§ **How to complete this task**: Each line of the data that mentions the string "speaker" needs to be identified and copied.

** Dataset follows **

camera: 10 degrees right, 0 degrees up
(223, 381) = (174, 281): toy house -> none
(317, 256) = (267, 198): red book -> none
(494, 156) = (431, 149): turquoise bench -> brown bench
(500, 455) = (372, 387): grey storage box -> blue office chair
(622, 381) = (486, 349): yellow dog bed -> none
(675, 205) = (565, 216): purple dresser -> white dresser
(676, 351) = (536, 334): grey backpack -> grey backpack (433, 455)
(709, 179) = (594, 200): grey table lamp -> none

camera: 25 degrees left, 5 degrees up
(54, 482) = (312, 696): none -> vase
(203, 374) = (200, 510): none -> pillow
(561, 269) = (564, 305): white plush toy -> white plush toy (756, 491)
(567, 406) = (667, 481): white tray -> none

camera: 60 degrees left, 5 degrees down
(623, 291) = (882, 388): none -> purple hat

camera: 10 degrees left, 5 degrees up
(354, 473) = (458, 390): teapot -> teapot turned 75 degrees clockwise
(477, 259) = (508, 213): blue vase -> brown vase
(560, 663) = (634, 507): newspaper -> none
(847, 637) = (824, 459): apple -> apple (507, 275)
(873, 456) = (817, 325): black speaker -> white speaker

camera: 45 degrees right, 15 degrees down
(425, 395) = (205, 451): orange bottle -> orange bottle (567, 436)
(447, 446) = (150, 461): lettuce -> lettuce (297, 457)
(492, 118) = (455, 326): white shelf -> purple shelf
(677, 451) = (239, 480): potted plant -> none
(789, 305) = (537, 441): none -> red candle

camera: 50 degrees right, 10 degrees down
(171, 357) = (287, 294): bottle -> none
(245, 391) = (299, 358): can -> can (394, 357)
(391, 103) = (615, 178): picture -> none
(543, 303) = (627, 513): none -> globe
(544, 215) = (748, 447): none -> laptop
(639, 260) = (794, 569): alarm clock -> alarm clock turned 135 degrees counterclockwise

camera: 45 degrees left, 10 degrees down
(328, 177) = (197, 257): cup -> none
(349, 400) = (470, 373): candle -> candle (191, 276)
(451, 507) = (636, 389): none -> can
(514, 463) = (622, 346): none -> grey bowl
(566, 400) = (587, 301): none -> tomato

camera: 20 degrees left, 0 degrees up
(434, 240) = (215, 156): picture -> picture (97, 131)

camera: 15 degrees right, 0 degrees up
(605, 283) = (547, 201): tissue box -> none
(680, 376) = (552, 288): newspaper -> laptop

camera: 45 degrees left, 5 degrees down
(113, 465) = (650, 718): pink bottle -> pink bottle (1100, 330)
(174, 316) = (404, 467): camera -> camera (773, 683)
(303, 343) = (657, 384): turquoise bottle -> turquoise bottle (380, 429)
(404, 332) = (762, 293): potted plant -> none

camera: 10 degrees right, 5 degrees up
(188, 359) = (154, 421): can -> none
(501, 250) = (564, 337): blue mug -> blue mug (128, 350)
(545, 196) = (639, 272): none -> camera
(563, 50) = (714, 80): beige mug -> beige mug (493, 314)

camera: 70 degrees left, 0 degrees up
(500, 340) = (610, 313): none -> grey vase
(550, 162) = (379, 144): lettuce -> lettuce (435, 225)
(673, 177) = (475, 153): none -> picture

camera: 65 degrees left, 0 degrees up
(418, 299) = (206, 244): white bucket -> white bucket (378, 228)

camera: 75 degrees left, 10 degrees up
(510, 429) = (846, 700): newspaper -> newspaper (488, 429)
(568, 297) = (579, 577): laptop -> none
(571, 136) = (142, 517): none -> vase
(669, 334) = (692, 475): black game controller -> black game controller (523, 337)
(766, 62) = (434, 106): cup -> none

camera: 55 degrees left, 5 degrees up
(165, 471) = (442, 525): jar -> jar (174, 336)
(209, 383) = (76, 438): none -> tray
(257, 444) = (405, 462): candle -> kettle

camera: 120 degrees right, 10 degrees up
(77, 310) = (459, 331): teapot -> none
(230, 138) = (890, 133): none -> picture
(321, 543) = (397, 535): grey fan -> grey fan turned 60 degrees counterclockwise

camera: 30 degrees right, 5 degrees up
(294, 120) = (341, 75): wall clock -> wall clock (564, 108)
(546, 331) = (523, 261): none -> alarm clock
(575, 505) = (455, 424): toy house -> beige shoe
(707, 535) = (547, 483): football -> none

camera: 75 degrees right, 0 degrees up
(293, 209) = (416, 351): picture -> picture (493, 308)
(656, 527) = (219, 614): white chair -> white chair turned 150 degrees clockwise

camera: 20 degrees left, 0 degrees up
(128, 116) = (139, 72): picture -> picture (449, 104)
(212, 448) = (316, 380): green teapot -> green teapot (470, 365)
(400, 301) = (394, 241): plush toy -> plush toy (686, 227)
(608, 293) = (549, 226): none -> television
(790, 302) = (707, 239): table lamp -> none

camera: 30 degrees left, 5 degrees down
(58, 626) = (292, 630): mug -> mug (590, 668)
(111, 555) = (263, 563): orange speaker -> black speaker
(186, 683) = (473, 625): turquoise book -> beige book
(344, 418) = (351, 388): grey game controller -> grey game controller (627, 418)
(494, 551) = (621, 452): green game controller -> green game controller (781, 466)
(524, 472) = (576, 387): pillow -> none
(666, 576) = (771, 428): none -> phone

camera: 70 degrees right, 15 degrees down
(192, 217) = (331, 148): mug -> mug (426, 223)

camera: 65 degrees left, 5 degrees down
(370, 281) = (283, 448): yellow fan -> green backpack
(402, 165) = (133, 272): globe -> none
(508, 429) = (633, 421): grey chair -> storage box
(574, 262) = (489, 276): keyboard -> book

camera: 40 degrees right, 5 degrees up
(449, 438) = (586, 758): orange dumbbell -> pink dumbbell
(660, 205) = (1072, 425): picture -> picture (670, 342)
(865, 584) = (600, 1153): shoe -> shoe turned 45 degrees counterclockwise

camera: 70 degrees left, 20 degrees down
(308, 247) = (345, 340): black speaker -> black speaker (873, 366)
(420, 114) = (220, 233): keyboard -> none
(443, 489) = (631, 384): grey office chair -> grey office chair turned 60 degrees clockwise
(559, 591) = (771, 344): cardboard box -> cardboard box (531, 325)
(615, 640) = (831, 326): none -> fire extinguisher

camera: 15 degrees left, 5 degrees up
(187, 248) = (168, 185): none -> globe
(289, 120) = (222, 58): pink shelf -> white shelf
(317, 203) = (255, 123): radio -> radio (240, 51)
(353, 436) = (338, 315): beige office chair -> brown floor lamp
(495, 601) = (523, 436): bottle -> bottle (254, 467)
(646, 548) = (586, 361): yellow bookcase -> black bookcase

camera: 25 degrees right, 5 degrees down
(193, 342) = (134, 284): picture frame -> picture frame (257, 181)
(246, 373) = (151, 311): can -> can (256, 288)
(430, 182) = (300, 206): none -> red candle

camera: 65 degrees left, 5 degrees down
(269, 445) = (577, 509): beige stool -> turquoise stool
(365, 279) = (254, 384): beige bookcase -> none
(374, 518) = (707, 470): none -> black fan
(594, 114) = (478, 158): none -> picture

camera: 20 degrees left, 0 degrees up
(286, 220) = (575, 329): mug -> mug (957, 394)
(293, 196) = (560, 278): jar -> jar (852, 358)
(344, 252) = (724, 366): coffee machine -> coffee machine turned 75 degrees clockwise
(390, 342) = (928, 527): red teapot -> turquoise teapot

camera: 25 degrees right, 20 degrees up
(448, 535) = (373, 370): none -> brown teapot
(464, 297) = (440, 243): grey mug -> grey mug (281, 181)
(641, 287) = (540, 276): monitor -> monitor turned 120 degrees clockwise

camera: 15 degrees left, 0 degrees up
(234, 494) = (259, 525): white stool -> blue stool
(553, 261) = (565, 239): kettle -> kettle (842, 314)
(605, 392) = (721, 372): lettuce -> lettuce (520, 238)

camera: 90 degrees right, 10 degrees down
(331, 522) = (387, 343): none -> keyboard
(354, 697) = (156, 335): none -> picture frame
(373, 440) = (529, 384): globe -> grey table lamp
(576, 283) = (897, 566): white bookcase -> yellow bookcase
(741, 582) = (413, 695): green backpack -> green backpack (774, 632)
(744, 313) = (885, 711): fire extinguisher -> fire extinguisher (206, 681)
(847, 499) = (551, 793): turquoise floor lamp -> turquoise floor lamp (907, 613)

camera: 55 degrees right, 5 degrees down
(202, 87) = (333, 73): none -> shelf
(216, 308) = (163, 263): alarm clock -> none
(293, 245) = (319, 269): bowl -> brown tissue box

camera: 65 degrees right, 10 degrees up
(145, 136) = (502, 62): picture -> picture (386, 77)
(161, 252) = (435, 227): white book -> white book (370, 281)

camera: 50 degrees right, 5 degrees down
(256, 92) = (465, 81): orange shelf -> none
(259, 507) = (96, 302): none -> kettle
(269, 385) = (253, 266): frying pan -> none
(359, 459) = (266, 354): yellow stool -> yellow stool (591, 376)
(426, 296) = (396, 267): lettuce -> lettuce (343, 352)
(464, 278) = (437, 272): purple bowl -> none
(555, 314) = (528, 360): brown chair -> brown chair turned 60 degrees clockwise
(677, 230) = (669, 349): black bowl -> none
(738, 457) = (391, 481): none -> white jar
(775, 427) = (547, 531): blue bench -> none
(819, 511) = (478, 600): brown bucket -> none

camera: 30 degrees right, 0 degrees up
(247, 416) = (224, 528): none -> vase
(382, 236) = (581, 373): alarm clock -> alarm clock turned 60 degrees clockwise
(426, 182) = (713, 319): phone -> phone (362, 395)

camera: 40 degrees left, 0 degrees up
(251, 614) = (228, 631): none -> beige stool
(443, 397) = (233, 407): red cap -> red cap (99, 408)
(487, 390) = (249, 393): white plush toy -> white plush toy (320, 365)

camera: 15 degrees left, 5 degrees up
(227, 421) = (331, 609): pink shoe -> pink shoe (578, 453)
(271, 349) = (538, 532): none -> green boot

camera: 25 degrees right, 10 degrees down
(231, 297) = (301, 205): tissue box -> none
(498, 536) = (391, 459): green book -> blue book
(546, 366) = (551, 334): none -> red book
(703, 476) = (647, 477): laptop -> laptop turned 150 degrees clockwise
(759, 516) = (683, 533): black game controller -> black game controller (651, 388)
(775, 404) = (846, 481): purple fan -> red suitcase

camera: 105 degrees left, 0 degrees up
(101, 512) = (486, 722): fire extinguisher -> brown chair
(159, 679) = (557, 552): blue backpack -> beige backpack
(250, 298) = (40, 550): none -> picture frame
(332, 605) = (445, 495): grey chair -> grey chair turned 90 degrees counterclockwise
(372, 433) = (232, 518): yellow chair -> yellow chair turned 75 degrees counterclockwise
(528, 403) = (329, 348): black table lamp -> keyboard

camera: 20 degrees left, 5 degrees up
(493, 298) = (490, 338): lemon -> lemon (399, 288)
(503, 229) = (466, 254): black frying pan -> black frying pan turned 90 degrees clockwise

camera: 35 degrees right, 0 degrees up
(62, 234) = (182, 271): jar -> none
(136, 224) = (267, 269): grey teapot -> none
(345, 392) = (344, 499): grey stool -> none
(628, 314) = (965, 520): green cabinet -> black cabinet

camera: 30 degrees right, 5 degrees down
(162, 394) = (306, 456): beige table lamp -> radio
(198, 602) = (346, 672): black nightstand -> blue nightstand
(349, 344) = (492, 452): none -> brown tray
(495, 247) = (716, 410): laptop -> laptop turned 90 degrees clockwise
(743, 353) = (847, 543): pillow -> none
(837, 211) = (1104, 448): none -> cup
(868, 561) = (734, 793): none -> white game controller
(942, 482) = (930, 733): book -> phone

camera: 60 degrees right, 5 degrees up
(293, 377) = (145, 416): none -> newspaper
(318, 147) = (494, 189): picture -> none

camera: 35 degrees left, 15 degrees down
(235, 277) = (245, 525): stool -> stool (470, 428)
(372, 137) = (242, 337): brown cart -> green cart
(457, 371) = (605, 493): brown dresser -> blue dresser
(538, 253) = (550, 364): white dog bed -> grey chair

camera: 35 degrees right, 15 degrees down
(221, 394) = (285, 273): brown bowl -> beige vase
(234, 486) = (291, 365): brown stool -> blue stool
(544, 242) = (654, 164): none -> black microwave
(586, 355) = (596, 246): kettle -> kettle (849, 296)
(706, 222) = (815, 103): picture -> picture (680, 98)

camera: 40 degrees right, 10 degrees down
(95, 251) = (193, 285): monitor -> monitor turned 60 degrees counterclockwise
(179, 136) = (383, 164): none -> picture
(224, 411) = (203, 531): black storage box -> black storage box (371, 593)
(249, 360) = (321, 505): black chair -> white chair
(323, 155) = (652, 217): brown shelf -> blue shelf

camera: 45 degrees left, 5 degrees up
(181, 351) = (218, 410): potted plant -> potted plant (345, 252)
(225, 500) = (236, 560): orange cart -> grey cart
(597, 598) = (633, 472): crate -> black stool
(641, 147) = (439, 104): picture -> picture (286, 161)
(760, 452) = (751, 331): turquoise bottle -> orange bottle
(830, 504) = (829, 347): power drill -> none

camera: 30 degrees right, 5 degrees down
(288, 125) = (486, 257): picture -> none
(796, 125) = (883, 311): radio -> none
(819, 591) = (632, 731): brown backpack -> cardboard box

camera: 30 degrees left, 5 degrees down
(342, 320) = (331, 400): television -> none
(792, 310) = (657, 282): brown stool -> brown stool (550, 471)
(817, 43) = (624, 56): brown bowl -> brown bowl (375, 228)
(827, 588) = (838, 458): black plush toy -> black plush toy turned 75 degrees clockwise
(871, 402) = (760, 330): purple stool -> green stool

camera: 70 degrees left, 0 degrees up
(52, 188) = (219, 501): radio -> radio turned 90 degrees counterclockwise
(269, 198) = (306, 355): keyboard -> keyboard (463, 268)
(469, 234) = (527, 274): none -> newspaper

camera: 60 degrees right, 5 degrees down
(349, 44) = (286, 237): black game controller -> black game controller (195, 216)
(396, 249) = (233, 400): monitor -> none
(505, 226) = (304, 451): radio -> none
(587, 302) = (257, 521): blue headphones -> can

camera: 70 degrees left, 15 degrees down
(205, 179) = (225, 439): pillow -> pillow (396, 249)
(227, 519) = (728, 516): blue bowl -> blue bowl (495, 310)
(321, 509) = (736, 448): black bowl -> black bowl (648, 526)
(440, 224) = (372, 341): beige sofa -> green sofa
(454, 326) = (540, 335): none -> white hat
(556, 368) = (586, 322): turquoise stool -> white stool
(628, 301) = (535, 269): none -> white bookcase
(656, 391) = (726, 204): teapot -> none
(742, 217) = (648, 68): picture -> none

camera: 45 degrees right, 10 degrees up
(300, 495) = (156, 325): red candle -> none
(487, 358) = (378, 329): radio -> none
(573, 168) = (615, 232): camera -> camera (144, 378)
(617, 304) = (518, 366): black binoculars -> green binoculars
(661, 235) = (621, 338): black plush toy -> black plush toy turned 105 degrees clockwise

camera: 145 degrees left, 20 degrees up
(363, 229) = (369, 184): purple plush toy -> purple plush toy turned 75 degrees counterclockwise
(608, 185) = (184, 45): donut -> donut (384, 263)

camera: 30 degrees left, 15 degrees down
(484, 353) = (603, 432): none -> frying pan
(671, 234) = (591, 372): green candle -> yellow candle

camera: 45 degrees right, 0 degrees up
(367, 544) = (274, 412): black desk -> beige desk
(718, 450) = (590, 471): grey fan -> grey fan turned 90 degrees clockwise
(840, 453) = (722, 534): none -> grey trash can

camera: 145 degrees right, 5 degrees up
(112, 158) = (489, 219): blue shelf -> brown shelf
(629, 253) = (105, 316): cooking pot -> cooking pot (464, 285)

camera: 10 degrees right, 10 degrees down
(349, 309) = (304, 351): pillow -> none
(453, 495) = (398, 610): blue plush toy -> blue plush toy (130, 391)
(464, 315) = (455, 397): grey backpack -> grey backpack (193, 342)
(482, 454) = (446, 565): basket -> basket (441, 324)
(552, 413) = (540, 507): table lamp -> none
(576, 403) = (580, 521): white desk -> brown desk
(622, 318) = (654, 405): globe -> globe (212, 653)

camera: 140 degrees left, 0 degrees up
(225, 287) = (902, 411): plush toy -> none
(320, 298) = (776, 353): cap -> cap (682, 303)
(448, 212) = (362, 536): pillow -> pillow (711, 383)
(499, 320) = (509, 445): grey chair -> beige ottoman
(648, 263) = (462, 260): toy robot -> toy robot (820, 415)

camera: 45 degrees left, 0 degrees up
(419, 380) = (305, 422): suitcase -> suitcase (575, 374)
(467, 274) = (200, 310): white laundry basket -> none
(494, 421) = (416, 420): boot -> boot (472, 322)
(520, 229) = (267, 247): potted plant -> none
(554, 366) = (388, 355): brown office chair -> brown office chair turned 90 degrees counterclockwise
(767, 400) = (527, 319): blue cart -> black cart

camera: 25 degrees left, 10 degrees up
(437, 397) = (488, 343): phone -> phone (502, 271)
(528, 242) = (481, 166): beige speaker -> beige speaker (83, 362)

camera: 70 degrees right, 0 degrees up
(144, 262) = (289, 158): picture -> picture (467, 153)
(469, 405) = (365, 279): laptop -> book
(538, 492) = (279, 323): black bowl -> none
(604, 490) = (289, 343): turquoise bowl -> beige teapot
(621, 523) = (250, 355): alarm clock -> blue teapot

** End of Dataset **

§ **Exercise output**:
(873, 456) = (817, 325): black speaker -> white speaker
(111, 555) = (263, 563): orange speaker -> black speaker
(308, 247) = (345, 340): black speaker -> black speaker (873, 366)
(528, 242) = (481, 166): beige speaker -> beige speaker (83, 362)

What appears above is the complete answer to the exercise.